Topic: Logical operations on classes of models (as a precursor t...

Julius Hamilton (Sep 23 2024 at 17:14):

Curious about this post:

Fix a signature $\Sigma$ and let $\mathsf{Struc}_\Sigma$ be the class of $\Sigma$ -structures. We can think of first-order logic, FOL, in a “syntax-free” way by considering the hyperclass (class of classes) it yields:

$\mathsf{FOL}_{\mathsf{semantics}} := \{Mod(\phi):\phi \in \mathsf{FOL} \}$ .

To paraphrase: instead of working with the language $\mathsf{FOL}$ in terms of endomorphisms (term- and formula-formation rules) on a set of symbols, we consider $Mod(\phi)$ , the class of models for a formula $\phi$ , for all well-formed formulae $\phi \in \mathsf{FOL}$ . This yields the hyperclass $\mathsf{FOL}_{\mathsf{semantics}}$ containing a class of models for each formula in $\mathsf{FOL}$ .

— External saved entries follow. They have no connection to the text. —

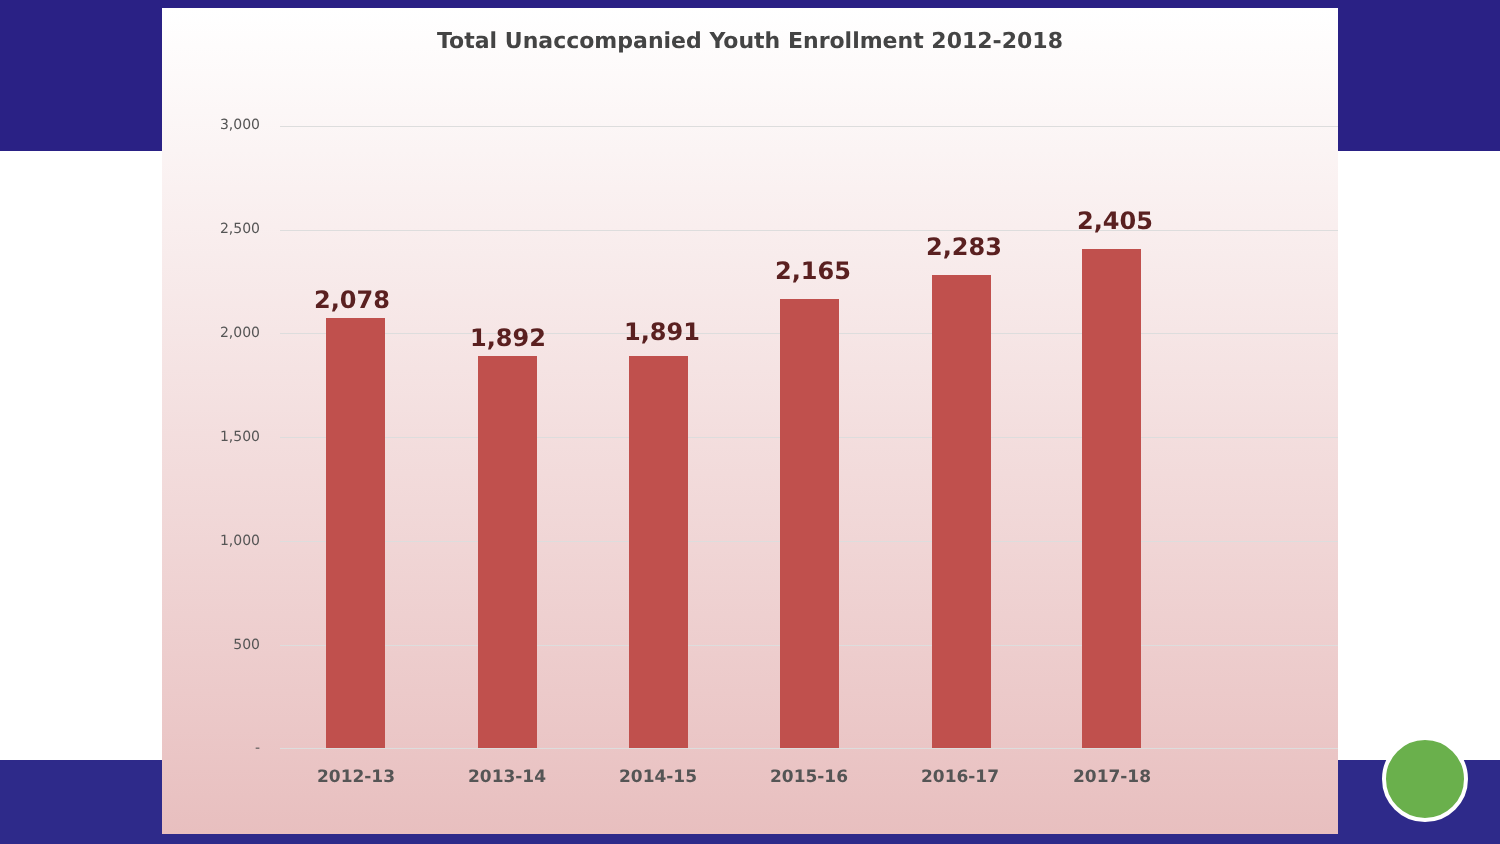Total Unaccompanied Youth Enrollment 2012-2018
3,000
2,500
2,000
1,500
1,000
500
-
2,078
1,892 1,891
2,165
2,283
2,405
2012-13 2013-14 2014-15 2015-16 2016-17 2017-18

This hyperclass has structure: we can relate relations on FOL formulae to relations on classes-of-models, as in:

The fact that first-order logic has finite conjunctions is reflected in the fact that whenever $\mathbb{A}, \mathbb{B} \in \mathsf{FOL}_{\mathsf{semantics}}$ we also have $\mathbb{A} \cap \mathbb{B} \in \mathsf{FOL}_{\mathsf{semantics}}$ . This is because we always have $Mod(\phi) \cap Mod(\psi) = Mod(\phi \wedge \psi)$ .

Similarly, the fact that first-order logic has negations is reflected in the fact that whenever $C \in \mathsf{FOL}_{\mathsf{semantics}}$ we also have $\mathsf{Struc}_\Sigma \setminus C \in \mathsf{FOL}_{\mathsf{semantics}}$ . This is because we always have $\mathsf{Struc}_\Sigma \setminus Mod(\phi) = Mod(\neg \phi)$ .

Note that we're not intersecting structures here!

I think I get it. You map the symbols in a signature to sets in a domain. The map is a model if it respects the axioms (it sounds like a functor?). When we take the intersection of two classes-of-models, this is the class of models where both formulae hold true. When we take the complement of $Mod(\phi)$ in $\mathsf{Struct}_\Sigma$ , this is the class of models where $\phi$ is not true. Etc. (Very nice.)

I’ll hopefully write my understanding of the next part of the post, in working up to defining “regular logic”. Any comments are welcome.